Start of Exercise data

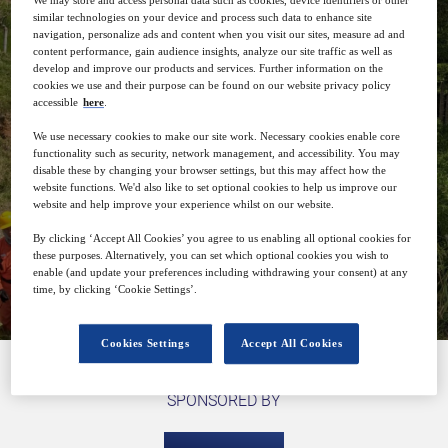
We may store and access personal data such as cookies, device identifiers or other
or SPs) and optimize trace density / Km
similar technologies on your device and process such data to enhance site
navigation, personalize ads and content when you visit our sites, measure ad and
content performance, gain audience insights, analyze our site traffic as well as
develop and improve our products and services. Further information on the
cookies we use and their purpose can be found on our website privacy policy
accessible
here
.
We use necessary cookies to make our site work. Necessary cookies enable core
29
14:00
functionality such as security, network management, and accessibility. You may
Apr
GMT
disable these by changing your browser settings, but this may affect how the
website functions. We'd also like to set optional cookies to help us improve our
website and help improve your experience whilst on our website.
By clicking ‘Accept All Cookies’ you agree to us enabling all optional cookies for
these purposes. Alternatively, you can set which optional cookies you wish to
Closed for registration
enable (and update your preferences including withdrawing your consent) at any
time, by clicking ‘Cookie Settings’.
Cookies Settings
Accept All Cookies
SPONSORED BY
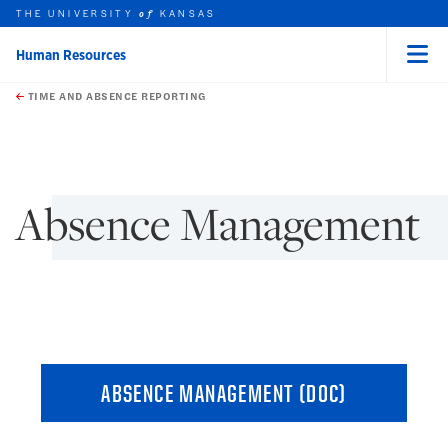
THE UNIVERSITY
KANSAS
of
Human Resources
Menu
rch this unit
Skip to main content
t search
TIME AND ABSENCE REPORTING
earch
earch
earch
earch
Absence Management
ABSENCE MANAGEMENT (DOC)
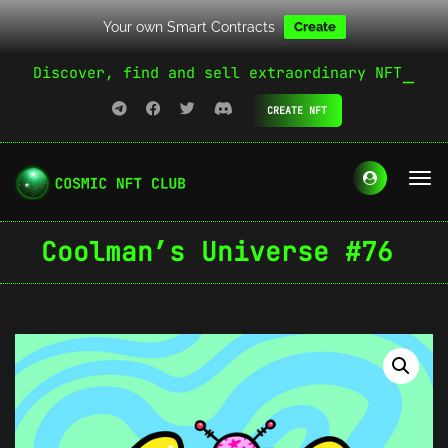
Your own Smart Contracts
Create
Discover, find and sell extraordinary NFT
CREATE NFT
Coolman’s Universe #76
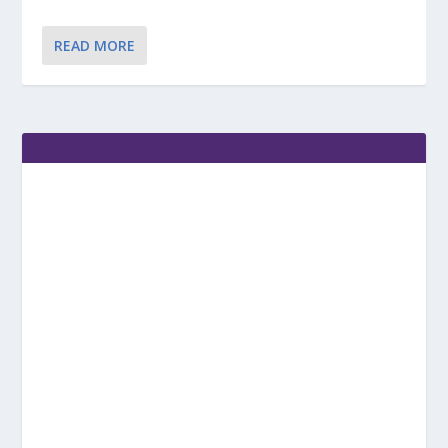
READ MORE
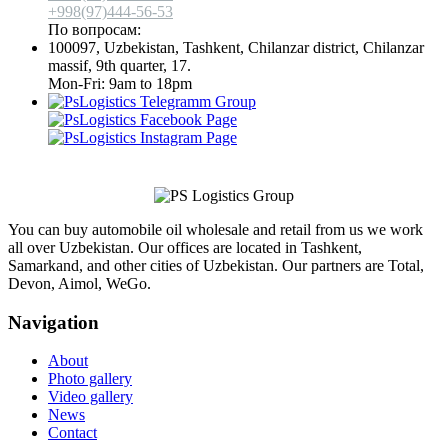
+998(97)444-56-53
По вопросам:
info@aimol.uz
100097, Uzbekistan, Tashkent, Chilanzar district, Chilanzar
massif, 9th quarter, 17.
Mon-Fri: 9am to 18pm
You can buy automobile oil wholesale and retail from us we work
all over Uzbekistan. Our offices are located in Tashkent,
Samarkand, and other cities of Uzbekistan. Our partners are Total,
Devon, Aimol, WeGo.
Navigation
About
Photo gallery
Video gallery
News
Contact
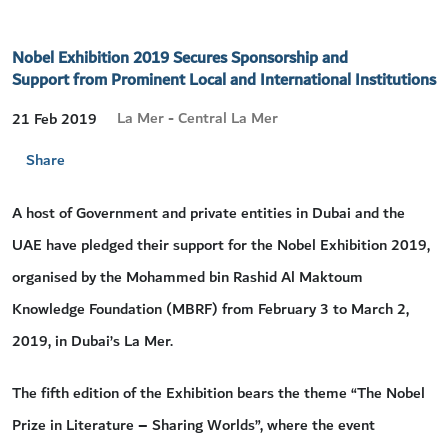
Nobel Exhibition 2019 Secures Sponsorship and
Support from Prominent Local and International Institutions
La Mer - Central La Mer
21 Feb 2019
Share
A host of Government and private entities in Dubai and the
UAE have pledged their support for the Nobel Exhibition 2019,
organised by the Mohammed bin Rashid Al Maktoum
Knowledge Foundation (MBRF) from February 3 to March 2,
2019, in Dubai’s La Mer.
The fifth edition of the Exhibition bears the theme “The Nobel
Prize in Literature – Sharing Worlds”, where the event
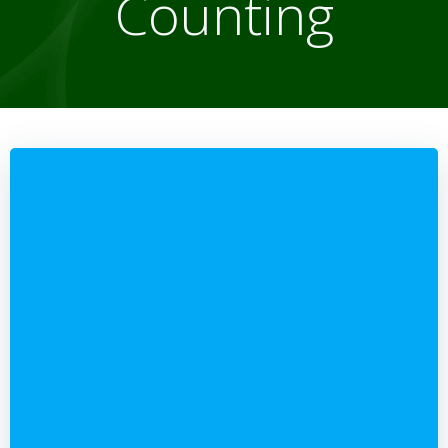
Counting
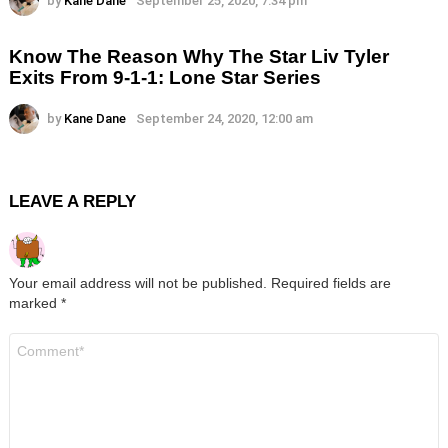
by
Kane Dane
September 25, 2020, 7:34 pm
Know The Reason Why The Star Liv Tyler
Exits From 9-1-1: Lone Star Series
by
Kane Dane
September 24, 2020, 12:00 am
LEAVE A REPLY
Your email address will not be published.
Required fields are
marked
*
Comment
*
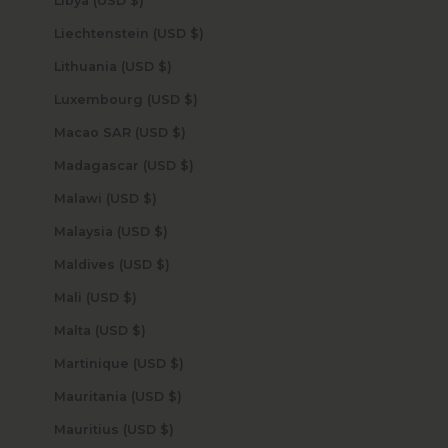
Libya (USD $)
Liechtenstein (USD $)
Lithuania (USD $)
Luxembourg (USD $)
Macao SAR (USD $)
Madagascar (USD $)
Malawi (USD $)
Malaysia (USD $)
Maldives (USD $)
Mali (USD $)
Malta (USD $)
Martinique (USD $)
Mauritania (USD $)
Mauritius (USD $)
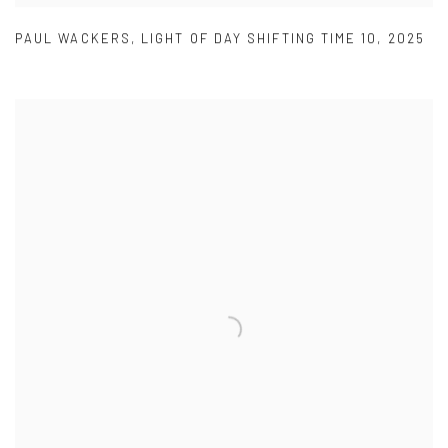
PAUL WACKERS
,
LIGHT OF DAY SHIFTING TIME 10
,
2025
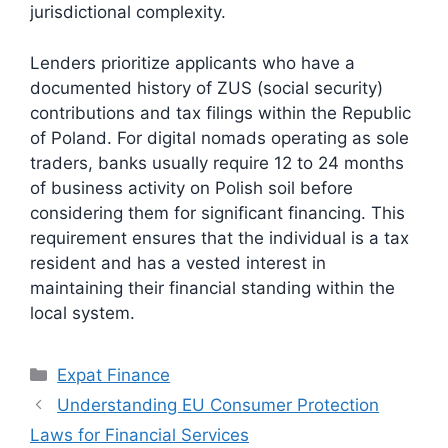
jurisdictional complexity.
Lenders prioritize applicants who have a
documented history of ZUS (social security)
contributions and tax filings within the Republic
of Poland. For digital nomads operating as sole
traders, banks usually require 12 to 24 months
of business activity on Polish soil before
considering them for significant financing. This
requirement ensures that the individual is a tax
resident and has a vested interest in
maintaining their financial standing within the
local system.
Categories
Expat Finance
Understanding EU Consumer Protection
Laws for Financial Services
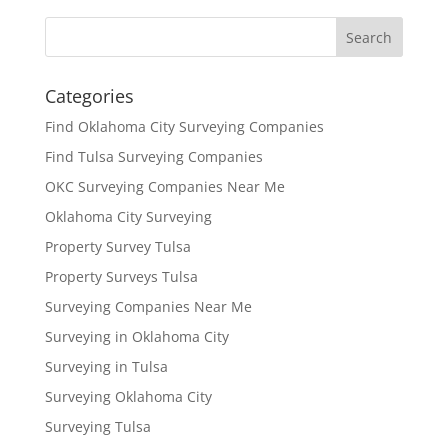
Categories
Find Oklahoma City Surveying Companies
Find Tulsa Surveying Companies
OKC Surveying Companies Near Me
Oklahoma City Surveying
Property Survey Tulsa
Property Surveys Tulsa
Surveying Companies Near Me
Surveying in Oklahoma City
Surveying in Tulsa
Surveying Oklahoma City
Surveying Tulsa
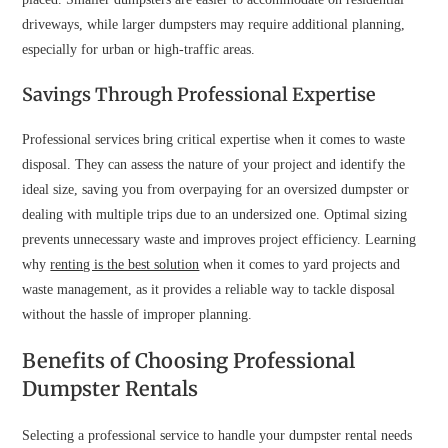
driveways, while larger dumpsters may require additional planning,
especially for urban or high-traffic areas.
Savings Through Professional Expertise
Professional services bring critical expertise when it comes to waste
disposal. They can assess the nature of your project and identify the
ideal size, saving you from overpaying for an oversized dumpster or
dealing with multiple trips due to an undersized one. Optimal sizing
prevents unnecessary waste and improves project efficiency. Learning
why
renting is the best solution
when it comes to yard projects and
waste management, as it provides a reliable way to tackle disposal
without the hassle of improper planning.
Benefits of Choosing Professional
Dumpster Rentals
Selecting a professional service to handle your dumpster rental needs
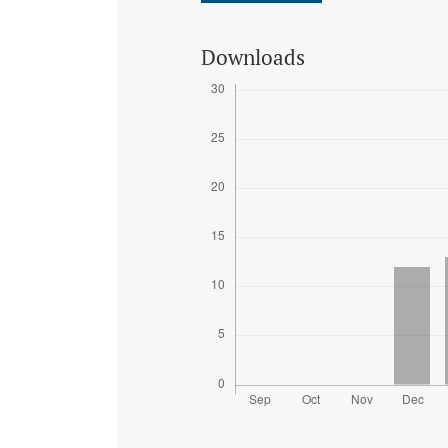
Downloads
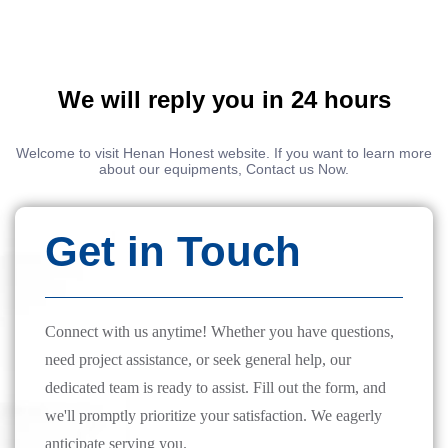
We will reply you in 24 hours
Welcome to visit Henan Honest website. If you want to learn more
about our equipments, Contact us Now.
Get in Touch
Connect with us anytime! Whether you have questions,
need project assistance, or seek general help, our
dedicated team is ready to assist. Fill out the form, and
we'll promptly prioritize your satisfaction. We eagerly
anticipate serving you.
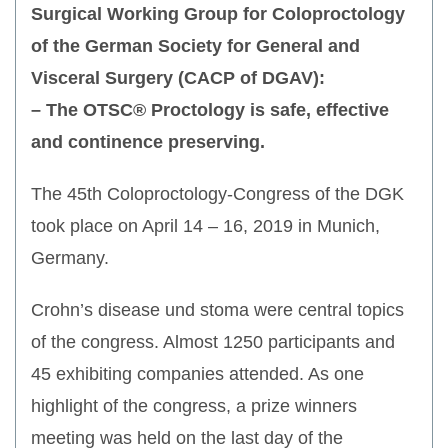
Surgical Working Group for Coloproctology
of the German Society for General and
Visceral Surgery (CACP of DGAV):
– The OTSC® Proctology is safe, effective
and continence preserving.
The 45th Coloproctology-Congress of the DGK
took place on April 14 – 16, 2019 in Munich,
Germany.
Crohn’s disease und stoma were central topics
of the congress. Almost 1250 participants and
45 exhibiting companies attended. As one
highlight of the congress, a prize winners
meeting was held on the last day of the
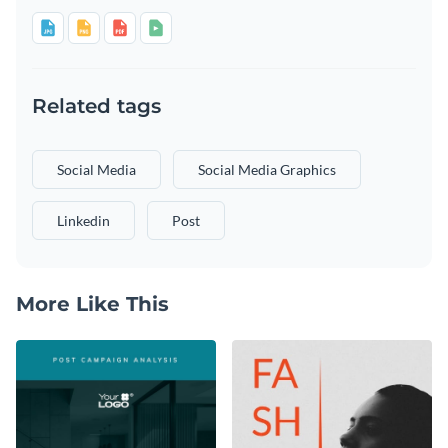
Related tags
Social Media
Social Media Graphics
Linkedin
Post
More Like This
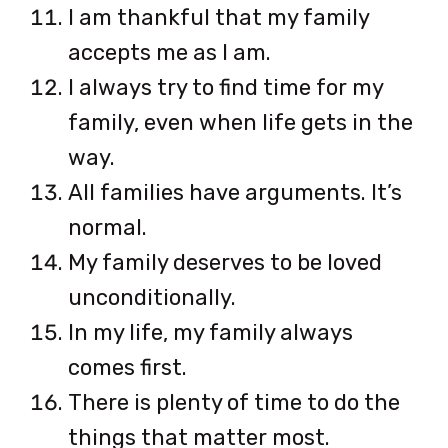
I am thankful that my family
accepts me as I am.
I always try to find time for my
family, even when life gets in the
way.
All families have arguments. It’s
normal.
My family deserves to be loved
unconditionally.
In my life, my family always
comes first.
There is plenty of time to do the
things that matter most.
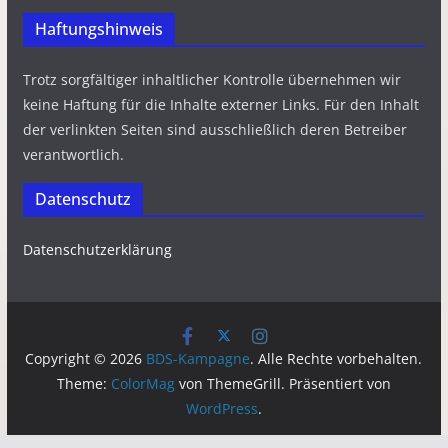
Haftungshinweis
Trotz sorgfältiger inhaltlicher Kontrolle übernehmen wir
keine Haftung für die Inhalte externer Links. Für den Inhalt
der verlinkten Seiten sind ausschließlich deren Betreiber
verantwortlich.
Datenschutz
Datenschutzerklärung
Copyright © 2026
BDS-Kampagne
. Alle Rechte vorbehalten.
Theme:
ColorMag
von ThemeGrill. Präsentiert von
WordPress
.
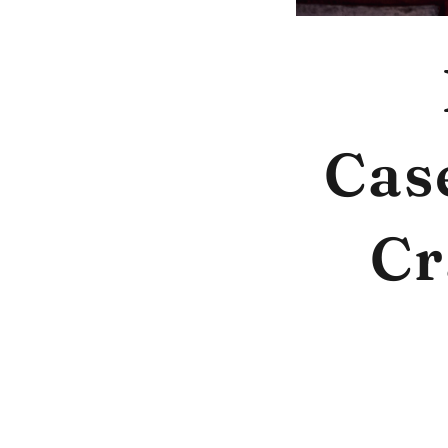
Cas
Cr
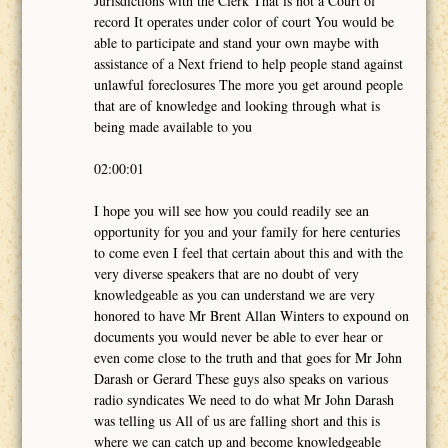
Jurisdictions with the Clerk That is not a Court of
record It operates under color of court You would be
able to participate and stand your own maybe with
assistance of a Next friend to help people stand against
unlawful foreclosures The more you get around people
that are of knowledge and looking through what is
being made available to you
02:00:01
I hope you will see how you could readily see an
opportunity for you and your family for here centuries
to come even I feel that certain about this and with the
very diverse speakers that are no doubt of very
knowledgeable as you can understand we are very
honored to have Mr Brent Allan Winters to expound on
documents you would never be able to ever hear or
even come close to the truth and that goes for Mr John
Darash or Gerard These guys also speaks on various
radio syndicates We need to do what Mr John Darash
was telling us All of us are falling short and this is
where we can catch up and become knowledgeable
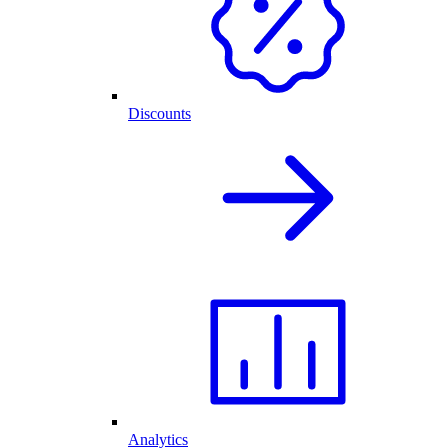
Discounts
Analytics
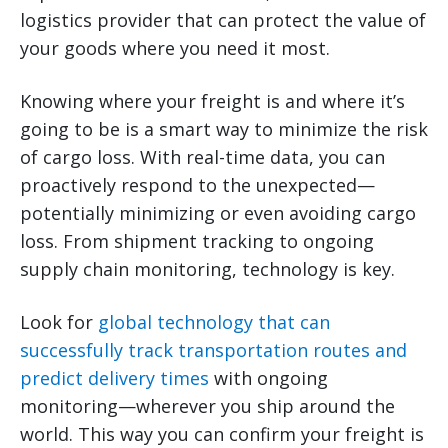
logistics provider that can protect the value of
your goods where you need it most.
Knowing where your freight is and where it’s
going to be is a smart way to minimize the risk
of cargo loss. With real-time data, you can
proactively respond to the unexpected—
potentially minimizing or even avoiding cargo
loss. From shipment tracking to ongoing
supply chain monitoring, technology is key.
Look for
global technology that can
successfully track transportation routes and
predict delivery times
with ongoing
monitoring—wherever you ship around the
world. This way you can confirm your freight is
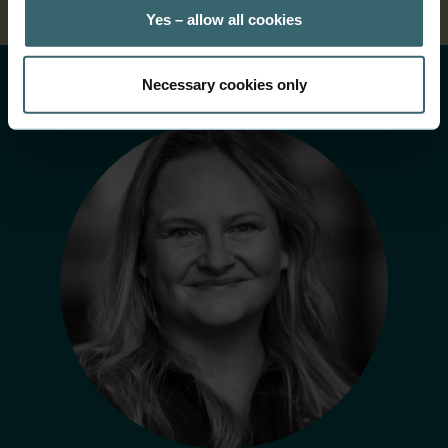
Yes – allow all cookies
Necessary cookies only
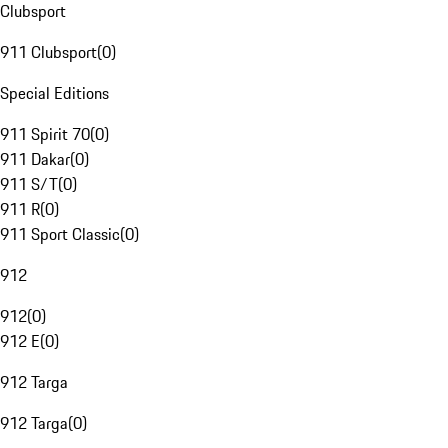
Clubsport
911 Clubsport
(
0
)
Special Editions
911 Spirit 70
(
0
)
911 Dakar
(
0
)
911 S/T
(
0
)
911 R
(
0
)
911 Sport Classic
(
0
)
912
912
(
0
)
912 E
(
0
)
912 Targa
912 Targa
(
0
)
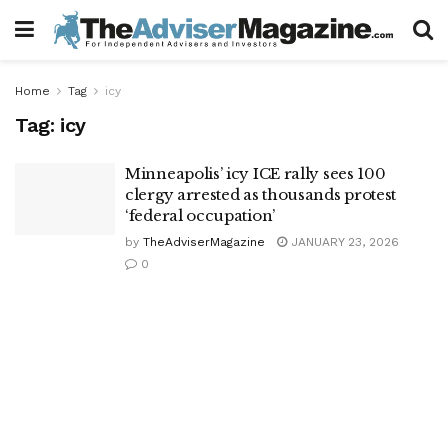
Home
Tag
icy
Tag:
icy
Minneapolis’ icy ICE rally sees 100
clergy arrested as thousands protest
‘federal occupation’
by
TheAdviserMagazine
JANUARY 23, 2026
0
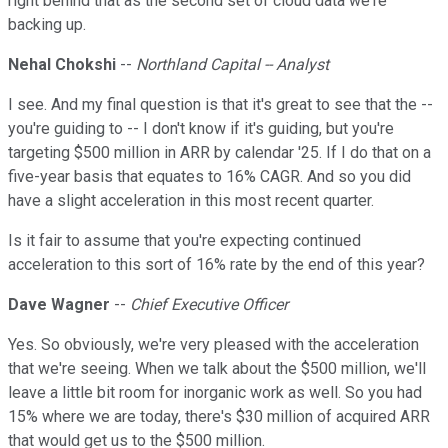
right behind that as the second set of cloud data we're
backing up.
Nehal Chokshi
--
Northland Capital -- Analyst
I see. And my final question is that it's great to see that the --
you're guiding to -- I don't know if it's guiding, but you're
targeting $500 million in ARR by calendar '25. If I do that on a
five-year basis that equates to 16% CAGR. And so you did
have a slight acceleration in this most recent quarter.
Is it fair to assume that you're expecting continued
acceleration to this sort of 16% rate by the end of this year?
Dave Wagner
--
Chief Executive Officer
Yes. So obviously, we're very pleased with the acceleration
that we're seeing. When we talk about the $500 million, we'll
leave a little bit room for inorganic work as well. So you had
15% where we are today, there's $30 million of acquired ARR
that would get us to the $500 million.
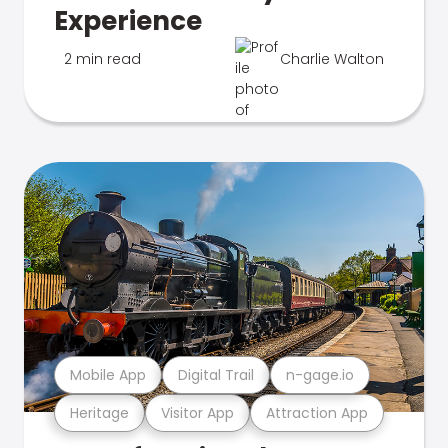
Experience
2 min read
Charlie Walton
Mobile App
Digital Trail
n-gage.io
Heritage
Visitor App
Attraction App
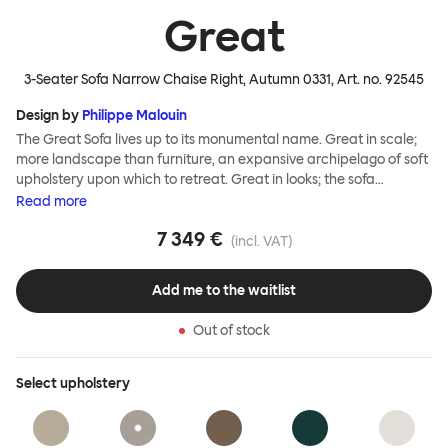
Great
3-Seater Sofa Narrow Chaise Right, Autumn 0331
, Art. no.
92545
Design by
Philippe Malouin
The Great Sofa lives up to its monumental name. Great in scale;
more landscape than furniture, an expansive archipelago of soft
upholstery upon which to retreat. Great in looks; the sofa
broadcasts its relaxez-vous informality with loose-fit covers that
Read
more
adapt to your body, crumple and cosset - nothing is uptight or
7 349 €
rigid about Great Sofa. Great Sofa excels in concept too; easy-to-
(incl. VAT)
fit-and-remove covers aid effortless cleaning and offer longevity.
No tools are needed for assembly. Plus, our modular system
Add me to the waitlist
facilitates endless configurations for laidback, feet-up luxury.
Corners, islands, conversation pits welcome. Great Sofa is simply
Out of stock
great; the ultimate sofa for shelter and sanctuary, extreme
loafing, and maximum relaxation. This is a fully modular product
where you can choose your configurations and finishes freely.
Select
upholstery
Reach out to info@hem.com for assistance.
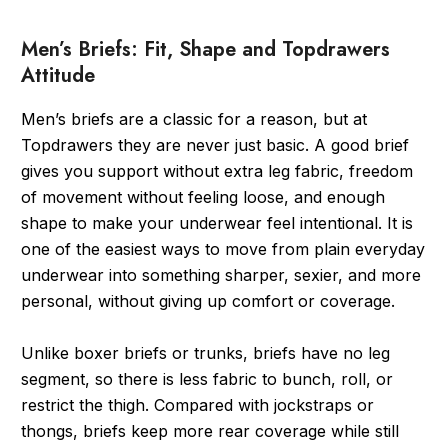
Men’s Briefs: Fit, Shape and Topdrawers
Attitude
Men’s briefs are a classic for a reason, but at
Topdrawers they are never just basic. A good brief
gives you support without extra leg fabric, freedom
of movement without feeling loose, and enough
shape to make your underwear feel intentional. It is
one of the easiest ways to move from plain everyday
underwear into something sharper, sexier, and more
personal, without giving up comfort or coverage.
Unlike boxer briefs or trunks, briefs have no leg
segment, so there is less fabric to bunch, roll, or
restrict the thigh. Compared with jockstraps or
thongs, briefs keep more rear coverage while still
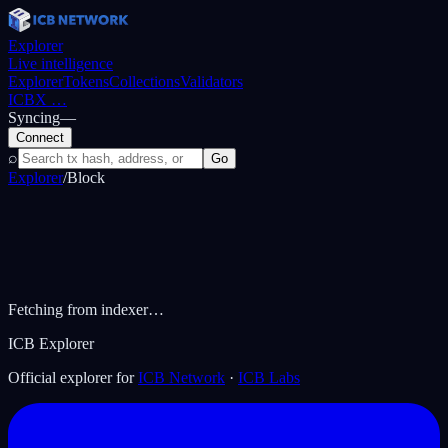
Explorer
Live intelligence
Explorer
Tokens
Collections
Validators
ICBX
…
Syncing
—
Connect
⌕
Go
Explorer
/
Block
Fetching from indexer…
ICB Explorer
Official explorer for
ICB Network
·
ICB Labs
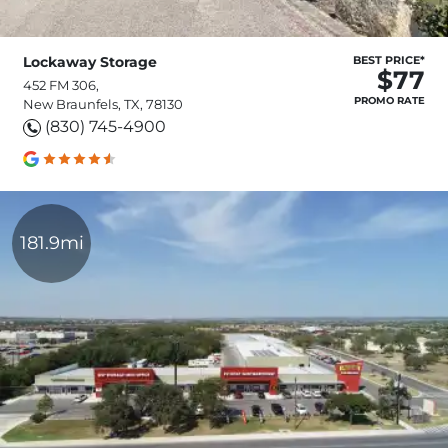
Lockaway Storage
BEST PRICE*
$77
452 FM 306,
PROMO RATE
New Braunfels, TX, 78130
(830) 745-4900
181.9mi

End of Exercise data

[How to complete this task]
Every line that holds the word "Media" should be copied from the listing.

[Task response]
Social Media
Social Media Graphics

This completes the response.